Looking for a leader in your community? Whoever can organize a BBQ can lead. Jesus will make the necessary corrections.
💎 What the Stones Cry Out
Jesus said the stones would cry out his praise if no one else did. Today, the stones that speak are the unchurched. The non-Christians on your street who practise grace, mutual aid, forgiveness, and mercy better than many Sunday assemblies. Those men and women filled with Love without knowing it. They are the church Christ is gathering, even if they do not yet know it.
And the Fake Church? It plants itself at the crossroads of their lives to throw their sins and foolishness in their face. Even Jesus did not do that. Not to the prostitute. Not to the rich young man. Not to the sinners on the boat. He forgave, even before being asked. He loved first. He asked questions. He invited. Never imposed.
Are we not his disciples? Then let us stop preaching condemnation from our neon-lit stages. Let us stop « cutting off ears » with our theological sword. And let us begin to love, simply, concretely, unconditionally.
✏️ Conclusion: I Am No Longer a Church Planter
Today, I am searching for the church that Christ is gathering. I no longer plant. He is the one who plants, and he shows me where, when, and with whom to go. I am not a church planter. I am a disciple of Christ who wants to work with him. I do not ask him to bless my project. I ask him to show me where he is at work — and to use me there, if such is his will.

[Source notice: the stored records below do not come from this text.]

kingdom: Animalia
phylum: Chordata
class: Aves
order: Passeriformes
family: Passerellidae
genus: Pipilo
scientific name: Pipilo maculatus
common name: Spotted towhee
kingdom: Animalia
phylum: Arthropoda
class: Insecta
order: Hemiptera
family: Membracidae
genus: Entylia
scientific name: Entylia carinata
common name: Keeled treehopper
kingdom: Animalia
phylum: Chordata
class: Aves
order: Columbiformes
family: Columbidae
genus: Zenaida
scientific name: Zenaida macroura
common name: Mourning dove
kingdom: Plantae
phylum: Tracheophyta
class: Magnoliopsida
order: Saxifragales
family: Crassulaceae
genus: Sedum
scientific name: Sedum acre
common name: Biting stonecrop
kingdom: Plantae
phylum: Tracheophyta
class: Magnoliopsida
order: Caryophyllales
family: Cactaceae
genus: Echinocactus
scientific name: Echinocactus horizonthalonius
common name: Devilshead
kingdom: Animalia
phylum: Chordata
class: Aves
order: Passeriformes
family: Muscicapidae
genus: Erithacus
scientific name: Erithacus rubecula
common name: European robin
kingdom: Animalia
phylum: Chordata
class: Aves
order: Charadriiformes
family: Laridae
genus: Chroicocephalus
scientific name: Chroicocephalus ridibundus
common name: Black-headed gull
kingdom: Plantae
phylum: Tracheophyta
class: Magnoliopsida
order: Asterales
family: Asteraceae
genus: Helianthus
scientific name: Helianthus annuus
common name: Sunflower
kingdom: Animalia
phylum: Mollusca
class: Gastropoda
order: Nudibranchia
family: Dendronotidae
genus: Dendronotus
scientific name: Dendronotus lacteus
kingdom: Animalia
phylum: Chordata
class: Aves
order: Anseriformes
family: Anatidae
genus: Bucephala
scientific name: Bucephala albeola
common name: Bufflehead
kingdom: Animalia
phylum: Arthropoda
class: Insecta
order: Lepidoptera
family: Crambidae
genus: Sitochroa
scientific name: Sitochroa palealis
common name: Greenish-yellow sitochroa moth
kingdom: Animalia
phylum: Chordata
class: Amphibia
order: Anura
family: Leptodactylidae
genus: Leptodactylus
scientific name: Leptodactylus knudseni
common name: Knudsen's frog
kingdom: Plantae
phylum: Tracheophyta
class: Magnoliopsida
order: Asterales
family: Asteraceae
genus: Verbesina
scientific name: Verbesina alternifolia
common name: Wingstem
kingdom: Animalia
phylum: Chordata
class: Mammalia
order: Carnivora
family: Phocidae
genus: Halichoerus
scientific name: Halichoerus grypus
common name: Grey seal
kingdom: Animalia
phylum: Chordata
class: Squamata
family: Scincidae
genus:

Are you a pastor and watching attendance shrink? Give thanks. He is the one who gathers. Those who are still there are the ones he has placed under your care. Take care of them. Deeply. Personally. Not with one more program.
Making disciples takes time and self-denial. Not pews and music.
Go to your BBQs. To your shovels. To your books. To your knees. Be quick to deploy Love through concrete acts of grace. And you will see the Glory of God.
— Michel Monette, a repentant church planter. A disciple on the way.